=== Text provided ===
--- begin ---

LEVINSON v. SPECTOR MOTOR SERVICE.

CERTIORARI TO THE SUPREME COURT OF ILLINOIS.

No. 22. Argued December 11, 1945. Reargued October 21, 22, 1946. Decided March 31, 1947.

1. The Interstate Commerce Commission "has power," under § 204 of the Motor Carrier Act, 1935, to establish qualifications and maximum hours of service with respect to a "checker" or "terminal foreman," a substantial part of whose activities consists of doing, or immediately directing, the work of one or more "loaders" of freight for an interstate motor carrier, as such class of work has been defined by the Commission and found by it to affect the safety of operation; and such an employee is expressly excluded by § 13 (b) (1) of the Fair Labor Standards Act from the overtime compensation requirements of § 7, although the Commission has not exercised its power affirmatively by establishing qualifications and maximum hours of service with respect to "loaders." Pp. 651-653, 670-685.

--- end ---

=== Data items ===

--- begin ---

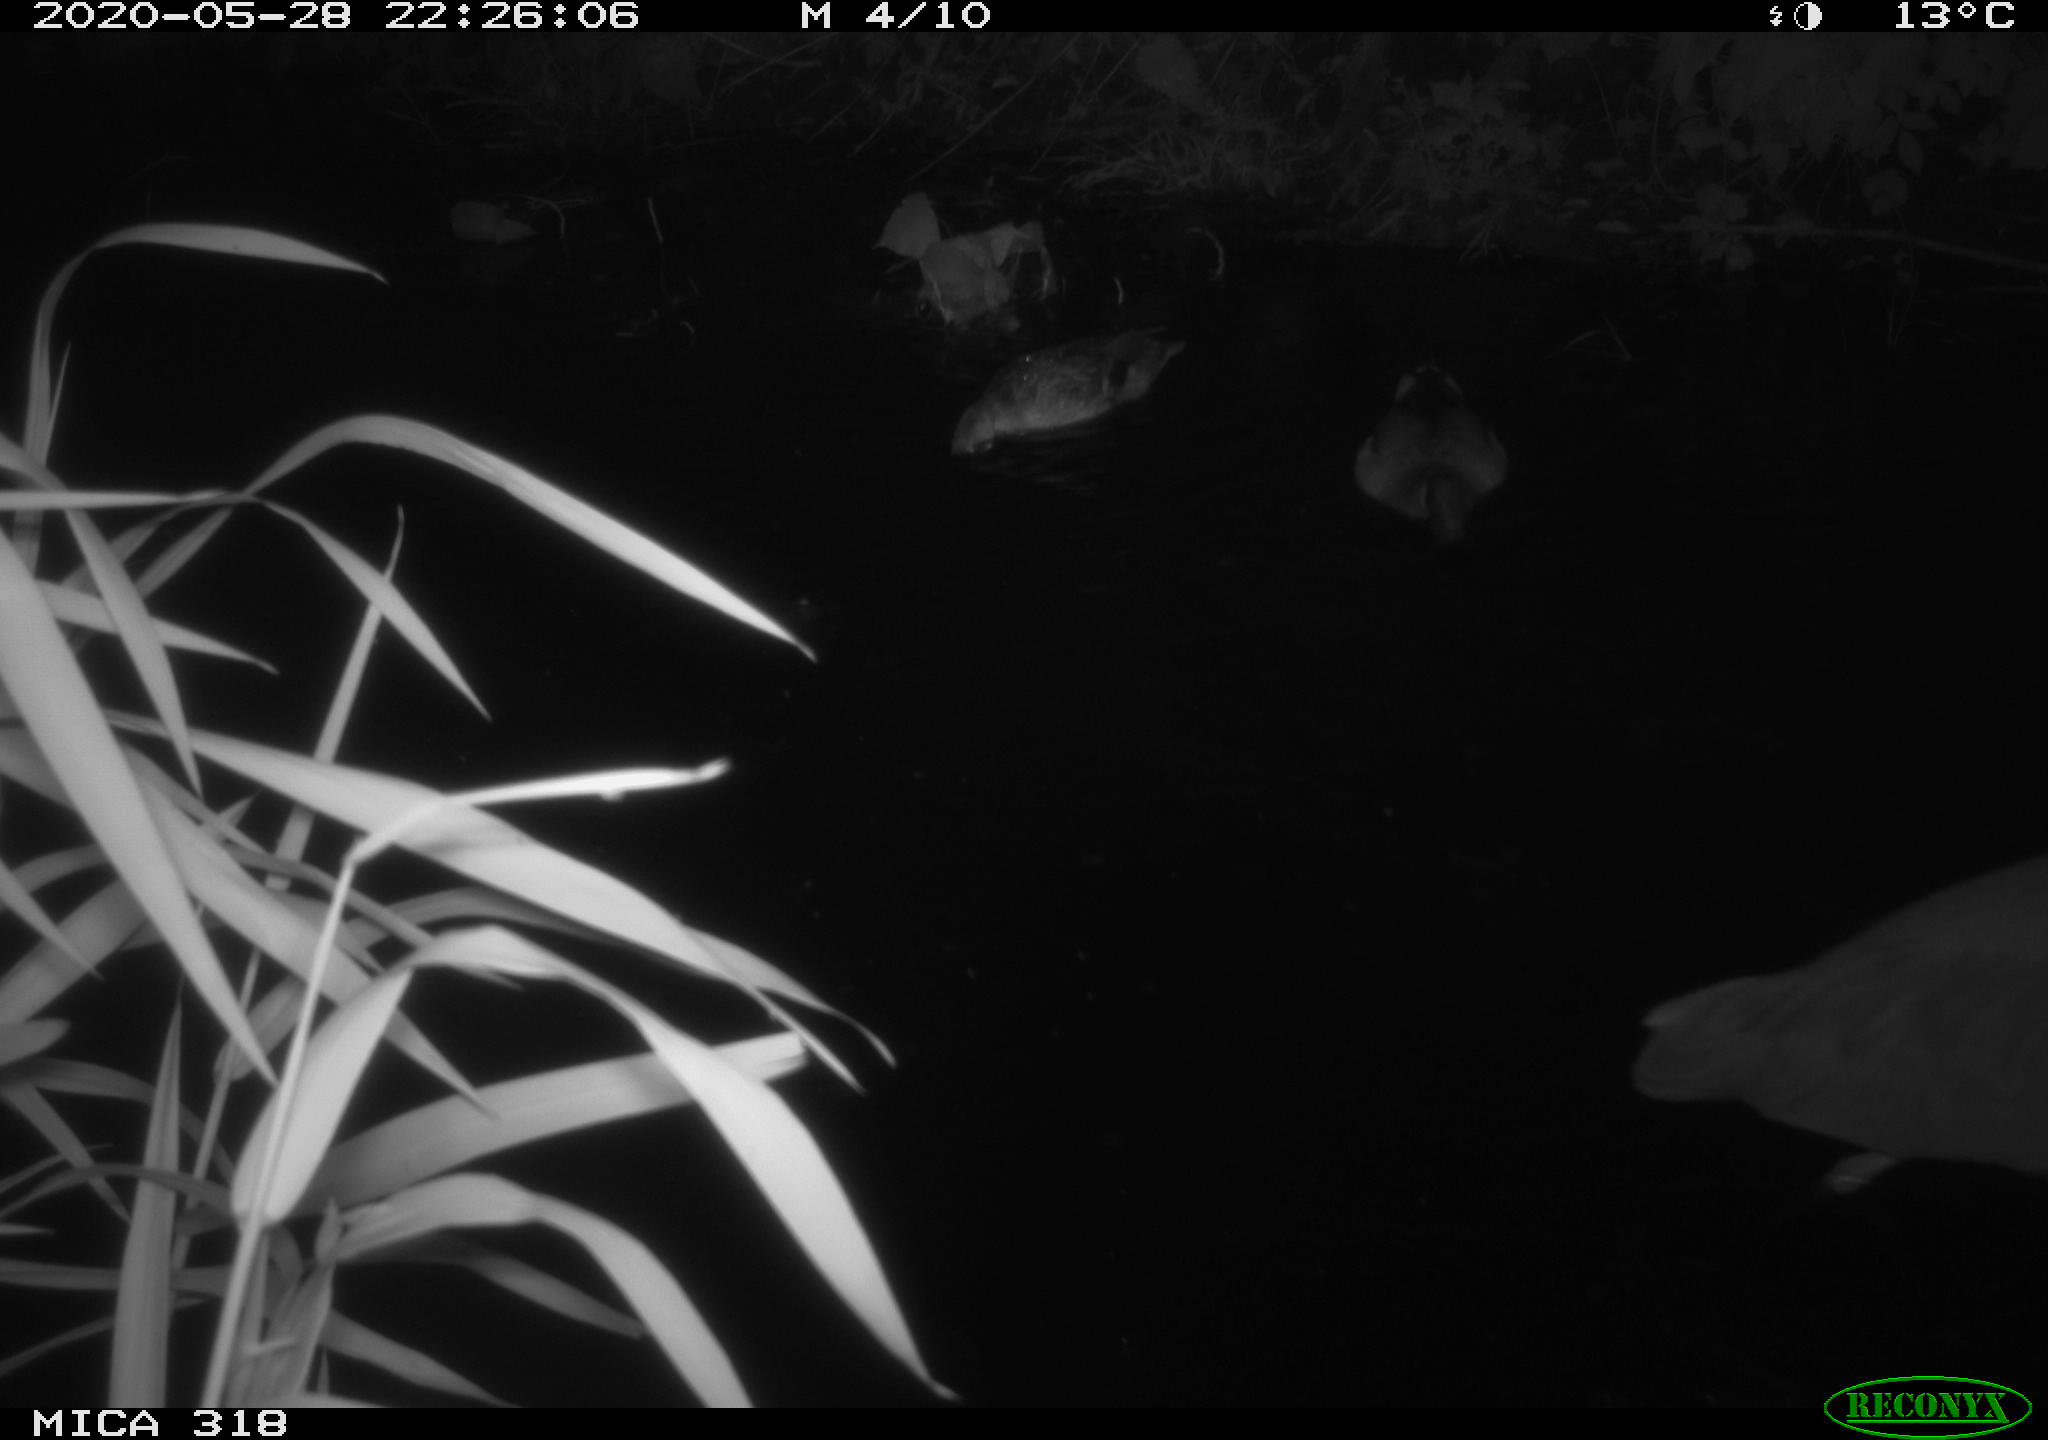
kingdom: Animalia
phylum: Chordata
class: Aves
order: Pelecaniformes
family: Ardeidae
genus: Ardea
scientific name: Ardea cinerea
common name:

--- end ---

=== Set exercise ===
Echo everything in the text on Levinson v. Spector Motor Service from "LEVINSON v. SPECTOR" down to "March 31, 1947.".

=== Response ===
LEVINSON v. SPECTOR MOTOR SERVICE.

CERTIORARI TO THE SUPREME COURT OF ILLINOIS.

No. 22. Argued December 11, 1945. Reargued October 21, 22, 1946. Decided March 31, 1947.